Progmatically access a webpage and download a file

benperiton · September 14, 2019, 1:18pm

Hi,

I have a service that I use that doesn’t provide an API or FTP to get the data that I need, so at the moment it involves logging in, filtering on some dates, then downloading the file.

I’ve seen Chroxy, which looks like it might work using the ChromeRemoteInterface - has anyone used this for something like this? Alternatively, I could write it in JS and use Puppeteer, but how would I then call that from Elixir and process the resulting downloaded file? (It would also mean I would have to have NodeJS installed on the server, which although not a problem, just means another thing to keep updated)
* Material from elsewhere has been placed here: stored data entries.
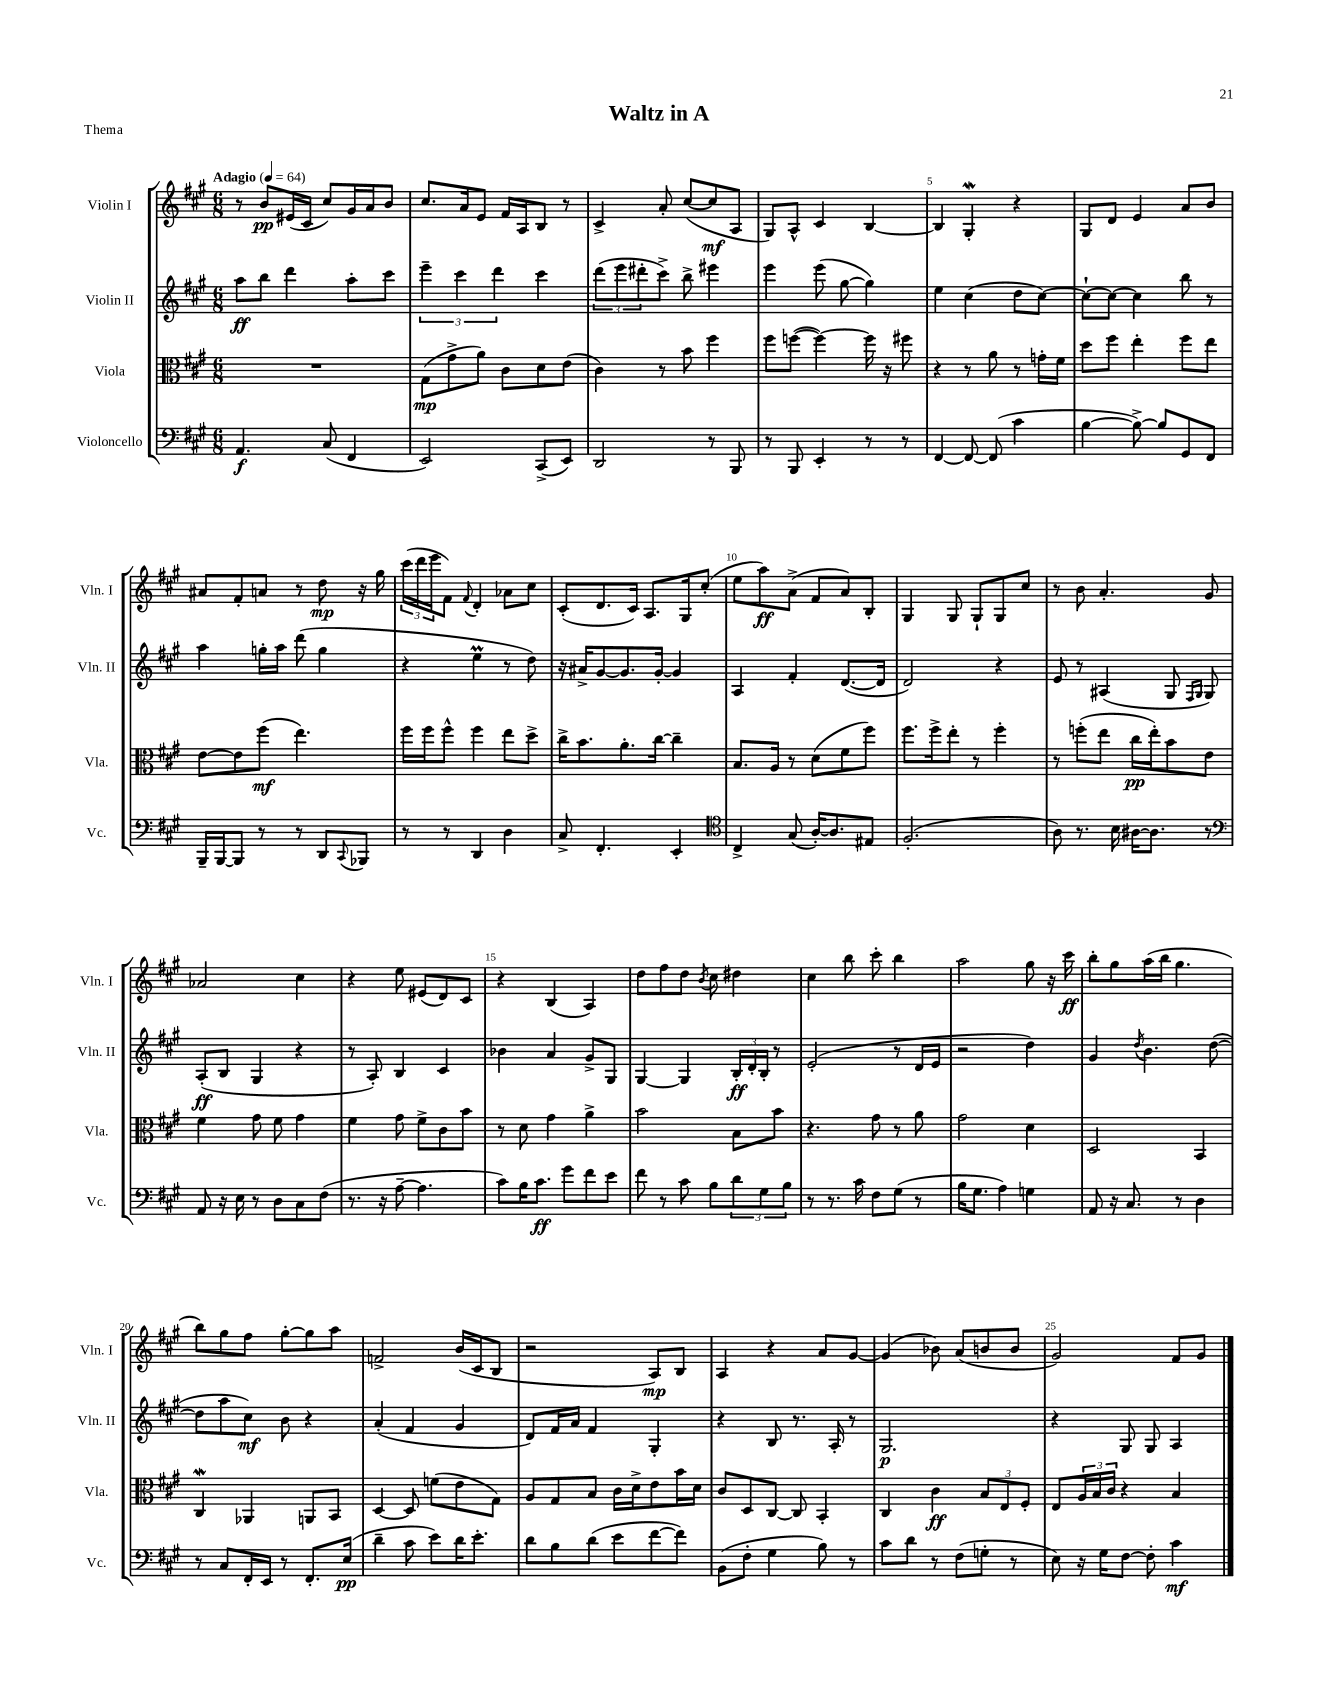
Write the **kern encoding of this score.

**kern	**dynam	**kern	**dynam	**kern	**dynam	**kern	**dynam
*part4	*part4	*part3	*part3	*part2	*part2	*part1	*part1
*staff4	*staff4	*staff3	*staff3	*staff2	*staff2	*staff1	*staff1
*I"Violoncello	*	*I"Viola	*	*I"Violin II	*	*I"Violin I	*
*I'Vc.	*	*I'Vla.	*	*I'Vln. II	*	*I'Vln. I	*
*clefF4	*	*clefC3	*	*clefG2	*	*clefG2	*
*k[f#c#g#]	*	*k[f#c#g#]	*	*k[f#c#g#]	*	*k[f#c#g#]	*
*M6/8	*	*M6/8	*	*M6/8	*	*M6/8	*
*MM64	*	*MM64	*	*MM64	*	*MM64	*
=1	=1	=1	=1	=1	=1	=1	=1
!	!	!	!	!	!	!LO:TX:a:B:t=Adagio	!
4.AA/	f	2.r	.	8aa\L	ff	8r	.
.	.	.	.	8bb\J	.	8b/L	pp
.	.	.	.	4ddd\	.	(16e#X/L	.
.	.	.	.	.	.	16c#/JJ	.
(8C#/	.	.	.	.	.	8cc#/L)	.
4FF#/	.	.	.	8aa'\L	.	16g#/L	.
.	.	.	.	.	.	16a/J	.
.	.	.	.	8ccc#\J	.	8b/J	.
=2	=2	=2	=2	=2	=2	=2	=2
2EE/)	.	(8G#\L	mp	6eee~\	.	8.cc#/L	.
.	.	8g#^\	.	.	.	.	.
.	.	.	.	6ccc#\	.	.	.
.	.	.	.	.	.	16a/k	.
.	.	8a\J)	.	.	.	8e/J	.
.	.	.	.	6ddd\	.	.	.
.	.	8c#\L	.	.	.	16f#/LL	.
.	.	.	.	.	.	16A/J	.
(8CC#^/L	.	8d\	.	4ccc#\	.	8B/J	.
8EE/J)	.	(8e\J	.	.	.	8r	.
=3	=3	=3	=3	=3	=3	=3	=3
2DD/	.	4c#\)	.	(12ddd\L	.	4c#^/	.
.	.	.	.	12eee\	.	.	.
.	.	.	.	12ddd#X'\	.	.	.
.	.	8r	.	8ccc#^\J)	.	8a'/	.
.	.	8b\	.	8bb^\	.	([8cc#/L	.
8r	.	4ff#\	.	4eee#X\	.	8cc#/]	mf
8BBB/	.	.	.	.	.	8A/J	.
=4	=4	=4	=4	=4	=4	=4	=4
8r	.	8ff#\L	.	4eee\	.	8G#/L)	.
8BBB/	.	([8ffn\J	.	.	.	8A^^/J	.
4EE'/	.	4ff\_)	.	(8eee\	.	4c#/	.
.	.	.	.	[8gg#\	.	.	.
8r	.	16ff\]	.	4gg#\])	.	[4B/	.
.	.	16r	.	.	.	.	.
8r	.	8ff#X\	.	.	.	.	.
=5	=5	=5	=5	=5	=5	=5	=5
[4FF#/	.	4r	.	4ee\	.	4B/]	.
8FF#/_	.	8r	.	(4cc#\	.	4G#W'/	.
(8FF#/]	.	8a\	.	.	.	.	.
4c#\	.	8r	.	8dd\L	.	4r	.
.	.	16gn'\LL	.	[8cc#\J)	.	.	.
.	.	16f#\JJ	.	.	.	.	.
=6	=6	=6	=6	=6	=6	=6	=6
[4B\	.	8dd\L	.	8cc#`\L_	.	8G#/L	.
.	.	8ff#\J	.	8cc#\J_	.	8d/J	.
8B^\_)	.	4ee'\	.	4cc#\]	.	4e/	.
8B/L]	.	.	.	.	.	.	.
8GG#/	.	8ff#\L	.	8bb\	.	8a/L	.
8FF#/J	.	8ee\J	.	8r	.	8b/J	.
!!LO:LB:g=z
=7	=7	=7	=7	=7	=7	=7	=7
16BBB~/LL	.	[8e\L	.	4aa\	.	8a#X/L	.
[16BBB/J	.	.	.	.	.	.	.
8BBB/J]	.	8e\]	.	.	.	8f#'/	.
8r	.	(8ff#\J	mf	16ggn'\LL	.	8an/J	.
.	.	.	.	16aa\JJ	.	.	.
8r	.	4.ee\)	.	(8ddd\	.	8r	.
8DD/L	.	.	.	4gg\	.	8dd\	mp
8qqCC#/	.	.	.	.	.	.	.
8BBB-X/J	.	.	.	.	.	16r	.
.	.	.	.	.	.	16gg#\	.
=8	=8	=8	=8	=8	=8	=8	=8
8r	.	16ff#\LL	.	4r	.	(24ccc#\LL	.
.	.	.	.	.	.	24ddd\	.
.	.	16ff#\J	.	.	.	.	.
.	.	.	.	.	.	24eee\J	.
8r	.	8ff#^^\J	.	.	.	8f#\J)	.
.	.	.	.	.	.	8qqf#/	.
4DD/	.	4ff#\	.	4eeM\	.	4d'/	.
4D\	.	8ee\L	.	8r	.	8a-X\L	.
.	.	8dd^\J	.	8dd\)	.	8cc#\J	.
=9	=9	=9	=9	=9	=9	=9	=9
8C#^/	.	16cc#^\KL	.	16r	.	(8c#'/L	.
.	.	8.b\	.	16a#X^/KL	.	.	.
4.FF#'/	.	.	.	[8g#/	.	8.d/	.
.	.	8.a'\	.	8.g#/]	.	.	.
.	.	.	.	.	.	16c#/Jk)	.
.	.	.	.	.	.	8.A/L	.
.	.	[16cc#\Jk	.	[16g#'/Jk	.	.	.
4EE'/	.	4cc#~\]	.	4g#/]	.	.	.
.	.	.	.	.	.	16G#/k	.
.	.	.	.	.	.	(8cc#'/J	.
=10	=10	=10	=10	=10	=10	=10	=10
*clefC4	*	*	*	*	*	*	*
4C#^/	.	8.B/L	.	4A/	.	8ee\L	.
.	.	.	.	.	.	8aa\)	ff
.	.	16A/Jk	.	.	.	.	.
(8G#/	.	8r	.	4f#'/	.	(8a^\J	.
[16A'/KL)	.	(8d\L	.	.	.	8f#/L	.
8.A/]	.	.	.	.	.	.	.
.	.	8f#\	.	([8.d/L	.	8a/)	.
8E#X/J	.	8ff#\J)	.	.	.	8B'/J	.
.	.	.	.	16d/Jk]	.	.	.
=11	=11	=11	=11	=11	=11	=11	=11
(2.F#'/	.	8.ff#\L	.	2d/)	.	4G#/	.
.	.	16ff#^\k	.	.	.	.	.
.	.	8ee'\J	.	.	.	8G#/	.
.	.	8r	.	.	.	8G#`/L	.
.	.	4ff#'\	.	4r	.	8G#/	.
.	.	.	.	.	.	8cc#/J	.
=12	=12	=12	=12	=12	=12	=12	=12
8A\)	.	8r	.	8e/	.	8r	.
8.r	.	(8ffn'\L	.	8r	.	8b\	.
.	.	8ee\J	.	(4A#X/	.	4.a'/	.
16B\	.	.	.	.	.	.	.
[16A#X\KL	.	16cc#\LL	pp	.	.	.	.
8.A#\J]	.	16ee'\J)	.	.	.	.	.
.	.	8b\	.	8G#/	.	.	.
.	.	.	.	16qqF#/LL	.	.	.
.	.	.	.	16qqG#/JJ	.	.	.
8r	.	8e\J	.	8G#/)	.	8g#/	.
!!LO:LB:g=z
=13	=13	=13	=13	=13	=13	=13	=13
*clefF4	*	*	*	*	*	*	*
8AA/	.	4f#\	.	(8A'/L	ff	2a-X/	.
16r	.	.	.	8B/J	.	.	.
16E\	.	.	.	.	.	.	.
8r	.	8g#\	.	4G#/	.	.	.
8D\L	.	8f#\	.	.	.	.	.
8C#\	.	4g#\	.	4r	.	4cc#\	.
(8F#\J	.	.	.	.	.	.	.
=14	=14	=14	=14	=14	=14	=14	=14
8.r	.	4f#\	.	8r	.	4r	.
.	.	.	.	8A'/)	.	.	.
16r	.	.	.	.	.	.	.
[8A~\	.	8g#\	.	4B/	.	8ee\	.
4.A\]	.	8f#^\L	.	.	.	(8e#X/L	.
.	.	8c#\	.	4c#/	.	8d/)	.
.	.	8b\J	.	.	.	8c#/J	.
=15	=15	=15	=15	=15	=15	=15	=15
8c#\L)	.	8r	.	4b-X\	.	4r	.
16B\K	.	8d\	.	.	.	.	.
8.c#\J	ff	.	.	.	.	.	.
.	.	4g#\	.	4a/	.	(4B/	.
8g#\L	.	.	.	.	.	.	.
8f#\	.	4a^\	.	8g#^/L	.	4A/)	.
8e\J	.	.	.	8G#/J	.	.	.
=16	=16	=16	=16	=16	=16	=16	=16
8f#\	.	2b\	.	[4G#/	.	8dd\L	.
8r	.	.	.	.	.	8ff#\	.
8c#\	.	.	.	4G#/]	.	8dd\J	.
.	.	.	.	.	.	8qb/	.
8B\L	.	.	.	.	.	8cc#\	.
12d\	.	8B\L	.	24B'/LL	ff	4dd#X\	.
.	.	.	.	24d'/	.	.	.
12G#\	.	.	.	24B'/JJ	.	.	.
.	.	8b\J	.	8r	.	.	.
12B\J	.	.	.	.	.	.	.
=17	=17	=17	=17	=17	=17	=17	=17
8r	.	4.r	.	(2e'/	.	4cc#\	.
8.r	.	.	.	.	.	.	.
.	.	.	.	.	.	8bb\	.
16c#\	.	.	.	.	.	.	.
8F#\L	.	8g#\	.	.	.	8ccc#'\	.
(8G#\J	.	8r	.	8r	.	4bb\	.
8r	.	8a\	.	16d/LL	.	.	.
.	.	.	.	16e/JJ	.	.	.
=18	=18	=18	=18	=18	=18	=18	=18
16B\KL	.	2g#\	.	2r	.	2aa\	.
8.G#\J	.	.	.	.	.	.	.
4A\)	.	.	.	.	.	.	.
4Gn\	.	4d\	.	4dd\)	.	8gg#\	.
.	.	.	.	.	.	16r	.
.	.	.	.	.	.	16ccc#\	ff
=19	=19	=19	=19	=19	=19	=19	=19
8AA/	.	2D/	.	4g#/	.	8bb'\L	.
16r	.	.	.	.	.	8gg#\	.
8.C#/	.	.	.	.	.	.	.
.	.	.	.	8qdd/	.	.	.
.	.	.	.	4.b\	.	(16aa\L	.
.	.	.	.	.	.	16bb\JJ	.
8r	.	.	.	.	.	4.gg#\	.
4D\	.	4BB/	.	.	.	.	.
.	.	.	.	([8dd\	.	.	.
!!LO:LB:g=z
=20	=20	=20	=20	=20	=20	=20	=20
8r	.	4C#W/	.	8dd\L]	.	8bb\L)	.
8C#/L	.	.	.	8aa\	.	8gg#\	.
16FF#'/L	.	4AA-X/	.	8cc#\J)	mf	8ff#\J	.
16EE/JJ	.	.	.	.	.	.	.
8r	.	.	.	8b\	.	[8gg#'\L	.
8.FF#'/L	.	8AAn/L	.	4r	.	8gg#\]	.
.	.	8BB/J	.	.	.	8aa\J	.
(16E/Jk	pp	.	.	.	.	.	.
=21	=21	=21	=21	=21	=21	=21	=21
4d~\	.	[4D/	.	(4a'/	.	2fn^/	.
8c#\	.	8D/]	.	4f#/	.	.	.
8e\L)	.	(8fn\L	.	.	.	.	.
16d\K	.	8e\	.	4g#/	.	(16b/LL	.
8.e'\J	.	.	.	.	.	16c#/J	.
.	.	8G#\J)	.	.	.	8B/J	.
=22	=22	=22	=22	=22	=22	=22	=22
8d\L	.	8A/L	.	8d/L)	.	2r	.
8B\	.	8G#/	.	16f#/L	.	.	.
.	.	.	.	16a/JJ	.	.	.
(8d\J	.	8B/J	.	4f#/	.	.	.
8e\L	.	16c#\LL	.	.	.	.	.
.	.	16d^\J	.	.	.	.	.
[8f#\	.	8e\	.	4G#'/	.	8A/L)	mp
8f#\J])	.	16b\L	.	.	.	8B/J	.
.	.	16d\JJ	.	.	.	.	.
=23	=23	=23	=23	=23	=23	=23	=23
(8BB\L	.	8c#/L	.	4r	.	4A/	.
8F#'\J	.	8D/	.	.	.	.	.
4G#\	.	[8C#/J	.	8B/	.	4r	.
.	.	8C#/]	.	8.r	.	.	.
8B\)	.	4BB'/	.	.	.	8a/L	.
.	.	.	.	16A'/	.	.	.
8r	.	.	.	8r	.	[8g#/J	.
=24	=24	=24	=24	=24	=24	=24	=24
8c#\L	.	4C#/	.	2.G#/	p	(4g#/]	.
8d\J	.	.	.	.	.	.	.
8r	.	4c#\	ff	.	.	8b-X\)	.
(8F#\L	.	.	.	.	.	(8a/L	.
8Gn'\J	.	12B/L	.	.	.	8bn/	.
.	.	12E/	.	.	.	.	.
8r	.	.	.	.	.	8b/J	.
.	.	12F#'/J	.	.	.	.	.
=25	=25	=25	=25	=25	=25	=25	=25
8E\)	.	8E/L	.	4r	.	2g#/)	.
16r	.	24A/L	.	.	.	.	.
.	.	24B/	.	.	.	.	.
16G#\KL	.	.	.	.	.	.	.
.	.	24c#/JJ	.	.	.	.	.
[8F#\J	.	4r	.	8G#/	.	.	.
8F#'\]	.	.	.	8G#/	.	.	.
4c#\	mf	4B/	.	4A/	.	8f#/L	.
.	.	.	.	.	.	8g#/J	.
==	==	==	==	==	==	==	==
*-	*-	*-	*-	*-	*-	*-	*-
Has anyone had to do this already?

Thanks!

josemrb · September 14, 2019, 3:30pm

I’ve used Hound to drive a Firefox session with Selenium.

You could try to navigate to the download page then grab the cookies and the URL from the generated link and use :httpc to download the file.

# Sample config for Hound
config :hound,
  browser: "firefox",
  driver: "selenium"

Also there is a ready to use Docker image with a compatible version of Selenium Standalone with Firefox installed.

$ docker run -d -p 4444:4444 --shm-size=2g selenium/standalone-firefox:3.4.0-francium

benperiton · September 14, 2019, 5:11pm

Thanks for the suggestion, but I fear it might be a bit too “heavy” for what I need
However for some E2E testing, it sounds like it would do the trick!